Pruss imports this style of reasoning into the Unreliable case for p ≤ 1. He argues that the contradiction P(A) = 1 and P(A) = 0 functions similarly to the logical contradiction in the original. It makes the scenario impossible because it generates an inconsistency. He proposes using this probabilistic contradiction as the basis for declaring the Unreliable Reaper scenario impossible when p ≤ 1. The "counterintuitive" aspect, for Pruss, is that the very possibility of the Unreliable Reaper scenario seems to depend critically on the value of p. If the original paradox was deemed impossible because of its inherent logical structure, one might expect variations to be possible or impossible based on their logical structure too. The Unreliable Reaper scenario doesn't seem logically contradictory at first glance: Fred could survive, or one Reaper could kill him.
This suggests the original paradox’s impossibility might involve more than logical structure. Perhaps infinity itself imposes metaphysical constraints, supporting causal finitism.
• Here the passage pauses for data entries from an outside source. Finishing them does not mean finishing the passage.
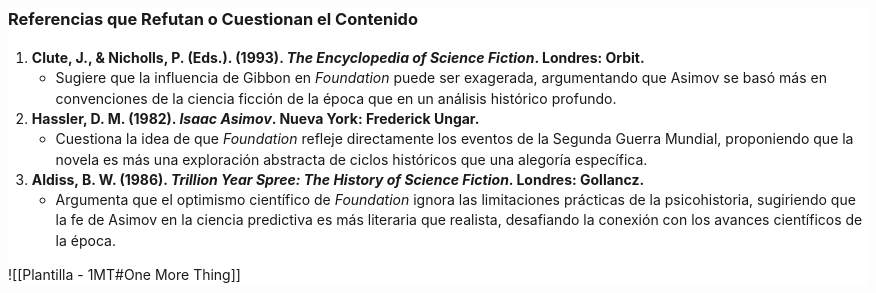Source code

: ### Referencias que Refutan o Cuestionan el Contenido

1. **Clute, J., & Nicholls, P. (Eds.). (1993). _The Encyclopedia of Science Fiction_. Londres: Orbit.**
    - Sugiere que la influencia de Gibbon en _Foundation_ puede ser exagerada, argumentando que Asimov se basó más en convenciones de la ciencia ficción de la época que en un análisis histórico profundo.
2. **Hassler, D. M. (1982). _Isaac Asimov_. Nueva York: Frederick Ungar.**
    - Cuestiona la idea de que _Foundation_ refleje directamente los eventos de la Segunda Guerra Mundial, proponiendo que la novela es más una exploración abstracta de ciclos históricos que una alegoría específica.
3. **Aldiss, B. W. (1986). _Trillion Year Spree: The History of Science Fiction_. Londres: Gollancz.**
    - Argumenta que el optimismo científico de _Foundation_ ignora las limitaciones prácticas de la psicohistoria, sugiriendo que la fe de Asimov en la ciencia predictiva es más literaria que realista, desafiando la conexión con los avances científicos de la época.

![[Plantilla - 1MT#One More Thing]]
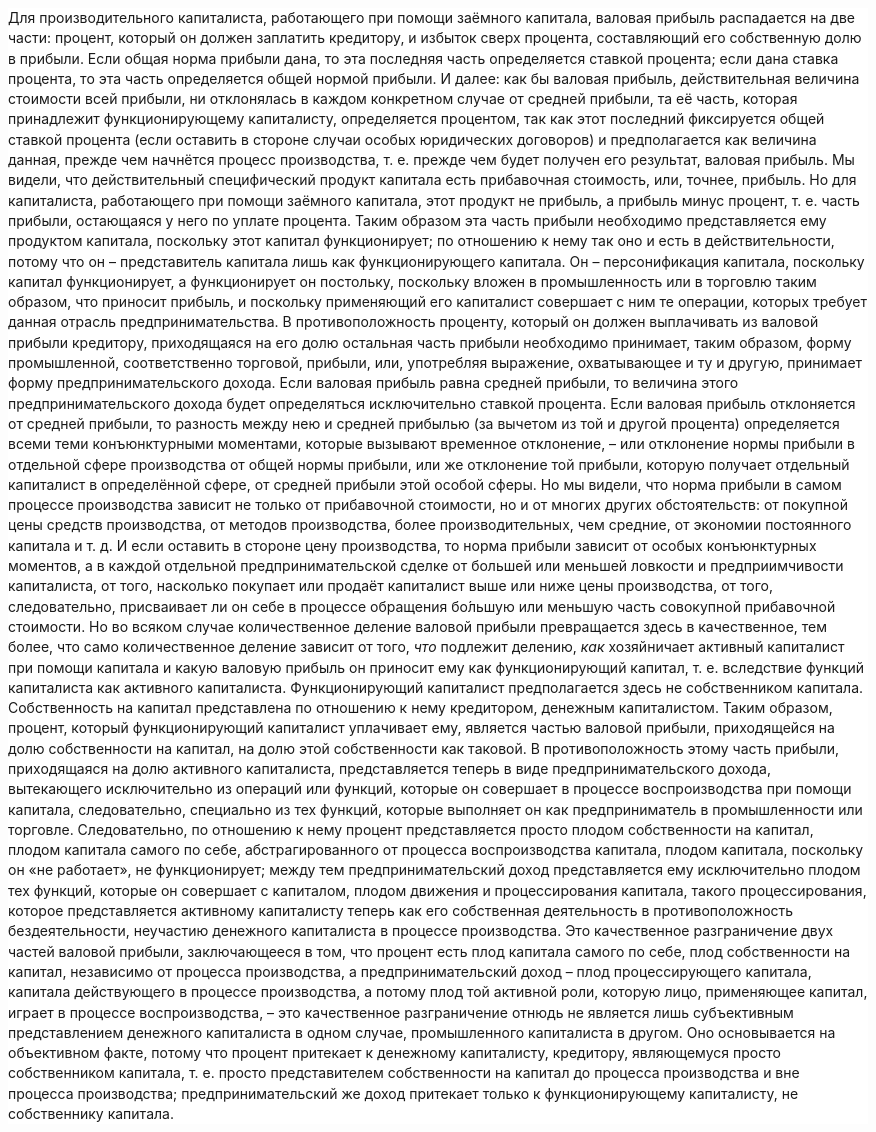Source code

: Для производительного капиталиста, работающего при помощи заёмного капитала, валовая прибыль распадается на две части: процент, который он должен заплатить кредитору, и избыток сверх процента, составляющий его собственную долю в прибыли. Если общая норма прибыли дана, то эта последняя часть определяется ставкой процента; если дана ставка процента, то эта часть определяется общей нормой прибыли. И далее: как бы валовая прибыль, действительная величина стоимости всей прибыли, ни отклонялась в каждом конкретном случае от средней прибыли, та её часть, которая принадлежит функционирующему капиталисту, определяется процентом, так как этот последний фиксируется общей ставкой процента (если оставить в стороне случаи особых юридических договоров) и предполагается как величина данная, прежде чем начнётся процесс производства, т. е. прежде чем будет получен его результат, валовая прибыль. Мы видели, что действительный специфический продукт капитала есть прибавочная стоимость, или, точнее, прибыль. Но для капиталиста, работающего при помощи заёмного капитала, этот продукт не прибыль, а прибыль минус процент, т. е. часть прибыли, остающаяся у него по уплате процента. Таким образом эта часть прибыли необходимо представляется ему продуктом капитала, поскольку этот капитал функционирует; по отношению к нему так оно и есть в действительности, потому что он – представитель капитала лишь как функционирующего капитала. Он – персонификация капитала, поскольку капитал функционирует, а функционирует он постольку, поскольку вложен в промышленность или в торговлю таким образом, что приносит прибыль, и поскольку применяющий его капиталист совершает с ним те операции, которых требует данная отрасль предпринимательства. В противоположность проценту, который он должен выплачивать из валовой прибыли кредитору, приходящаяся на его долю остальная часть прибыли необходимо принимает, таким образом, форму промышленной, соответственно торговой, прибыли, или, употребляя выражение, охватывающее и ту и другую, принимает форму предпринимательского дохода. Если валовая прибыль равна средней прибыли, то величина этого предпринимательского дохода будет определяться исключительно ставкой процента. Если валовая прибыль отклоняется от средней прибыли, то разность между нею и средней прибылью (за вычетом из той и другой процента) определяется всеми теми конъюнктурными моментами, которые вызывают временное отклонение, – или отклонение нормы прибыли в отдельной сфере производства от общей нормы прибыли, или же отклонение той прибыли, которую получает отдельный капиталист в определённой сфере, от средней прибыли этой особой сферы. Но мы видели, что норма прибыли в самом процессе производства зависит не только от прибавочной стоимости, но и от многих других обстоятельств: от покупной цены средств производства, от методов производства, более производительных, чем средние, от экономии постоянного капитала и т. д. И если оставить в стороне цену производства, то норма прибыли зависит от особых конъюнктурных моментов, а в каждой отдельной предпринимательской сделке от большей или меньшей ловкости и предприимчивости капиталиста, от того, насколько покупает или продаёт капиталист выше или ниже цены производства, от того, следовательно, присваивает ли он себе в процессе обращения бо́льшую или меньшую часть совокупной прибавочной стоимости. Но во всяком случае количественное деление валовой прибыли превращается здесь в качественное, тем более, что само количественное деление зависит от того, _что_ подлежит делению, _как_ хозяйничает активный капиталист при помощи капитала и какую валовую прибыль он приносит ему как функционирующий капитал, т. е. вследствие функций капиталиста как активного капиталиста. Функционирующий капиталист предполагается здесь не собственником капитала. Собственность на капитал представлена по отношению к нему кредитором, денежным капиталистом. Таким образом, процент, который функционирующий капиталист уплачивает ему, является частью валовой прибыли, приходящейся на долю собственности на капитал, на долю этой собственности как таковой. В противоположность этому часть прибыли, приходящаяся на долю активного капиталиста, представляется теперь в виде предпринимательского дохода, вытекающего исключительно из операций или функций, которые он совершает в процессе воспроизводства при помощи капитала, следовательно, специально из тех функций, которые выполняет он как предприниматель в промышленности или торговле. Следовательно, по отношению к нему процент представляется просто плодом собственности на капитал, плодом капитала самого по себе, абстрагированного от процесса воспроизводства капитала, плодом капитала, поскольку он «не работает», не функционирует; между тем предпринимательский доход представляется ему исключительно плодом тех функций, которые он совершает с капиталом, плодом движения и процессирования капитала, такого процессирования, которое представляется активному капиталисту теперь как его собственная деятельность в противоположность бездеятельности, неучастию денежного капиталиста в процессе производства. Это качественное разграничение двух частей валовой прибыли, заключающееся в том, что процент есть плод капитала самого по себе, плод собственности на капитал, независимо от процесса производства, а предпринимательский доход – плод процессирующего капитала, капитала действующего в процессе производства, а потому плод той активной роли, которую лицо, применяющее капитал, играет в процессе воспроизводства, – это качественное разграничение отнюдь не является лишь субъективным представлением денежного капиталиста в одном случае, промышленного капиталиста в другом. Оно основывается на объективном факте, потому что процент притекает к денежному капиталисту, кредитору, являющемуся просто собственником капитала, т. е. просто представителем собственности на капитал до процесса производства и вне процесса производства; предпринимательский же доход притекает только к функционирующему капиталисту, не собственнику капитала.
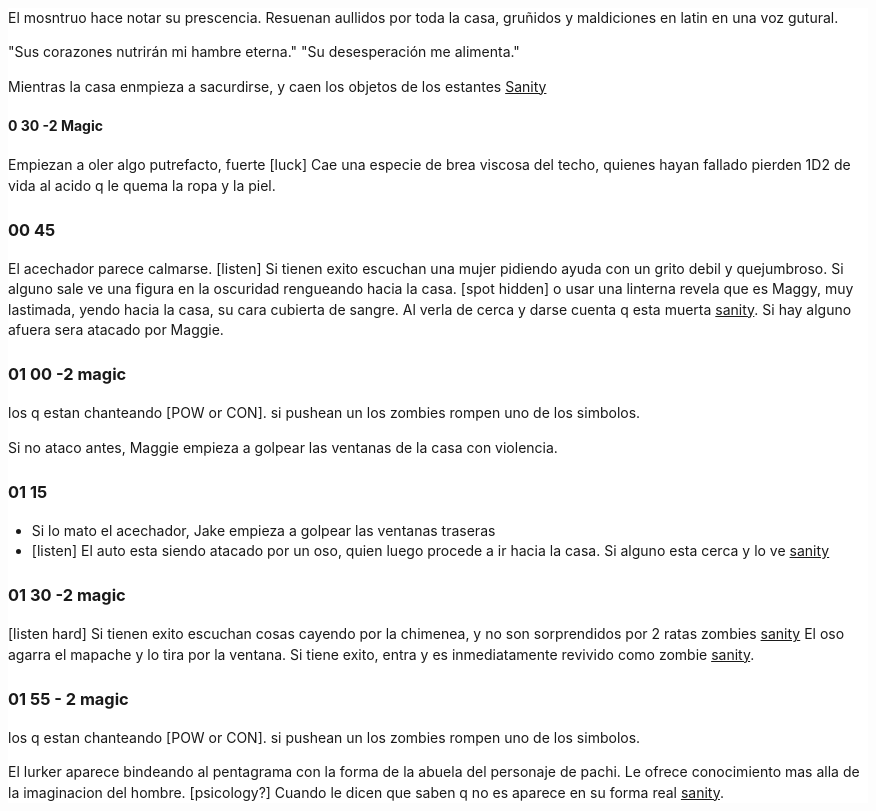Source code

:El mosntruo hace notar su prescencia. Resuenan aullidos por toda la casa, gruñidos y maldiciones en latin en una voz
gutural.

"Sus corazones nutrirán mi hambre eterna."
"Su desesperación me alimenta."

Mientras la casa enmpieza a sacurdirse, y caen los objetos de los estantes [Sanity](0/1D3)

#### 0 30 -2 Magic

Empiezan a oler algo putrefacto, fuerte [luck] Cae una especie de brea viscosa del techo, quienes hayan fallado pierden
1D2 de vida al acido q le quema la ropa y la piel.

### 00 45

El acechador parece calmarse. [listen] Si tienen exito escuchan una mujer pidiendo ayuda con un grito debil y
quejumbroso.
Si alguno sale ve una figura en la oscuridad rengueando hacia la casa. [spot hidden] o usar una linterna revela que
es Maggy, muy lastimada, yendo hacia la casa, su cara cubierta de sangre. 
Al verla de cerca y darse cuenta q esta muerta [sanity](1/1D6).
Si hay alguno afuera sera atacado por Maggie.

### 01 00 -2 magic

los q estan chanteando [POW or CON]. si pushean un los zombies rompen uno de los simbolos.

Si no ataco antes, Maggie empieza a golpear las ventanas de la casa con violencia.

### 01 15

* Si lo mato el acechador, Jake empieza a golpear las ventanas traseras
* [listen] El auto esta siendo atacado por un oso, quien luego procede a ir hacia la casa. Si alguno esta cerca y lo
  ve [sanity](0/6)

### 01 30 -2 magic

[listen hard] Si tienen exito escuchan cosas cayendo por la chimenea, y no son sorprendidos por 2 ratas
zombies [sanity](0/3)
El oso agarra el mapache y lo tira por la ventana. Si tiene exito, entra y es inmediatamente revivido como
zombie [sanity](0/3).

### 01 55 - 2 magic

los q estan chanteando [POW or CON]. si pushean un los zombies rompen uno de los simbolos.

El lurker aparece bindeando al pentagrama con la forma de la abuela del personaje de pachi. Le ofrece conocimiento mas
alla de la imaginacion del hombre. [psicology?] Cuando le dicen que saben q no es aparece en su forma
real [sanity](1/1D8).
Super cool! I suspect a similar “Prefixed Reaper” style argument can be made for the weirdness here. So, imagine we’ve got all the reapers set up, and p here is more than 1 — say, engineers have set things up so that Fred’s trapped in a small room and each scythe’s surface area is such that the probability of its hitting and killing Fred in the room is 1/n^2. Okay, perfectly consistent and possible. There is such a possible world. But now, imagine the engineers in that world have a button they can press that would *shrink* the size of the scythes such that the probability is now 1/n^0.1. Well, the engineers would have to fail at pushing such a button! Because it is *impossible* for the scythes to take on those probabilities. But that seems super weird! What “mysterious force” is inexplicably stopping the engineers from pressing that button every time?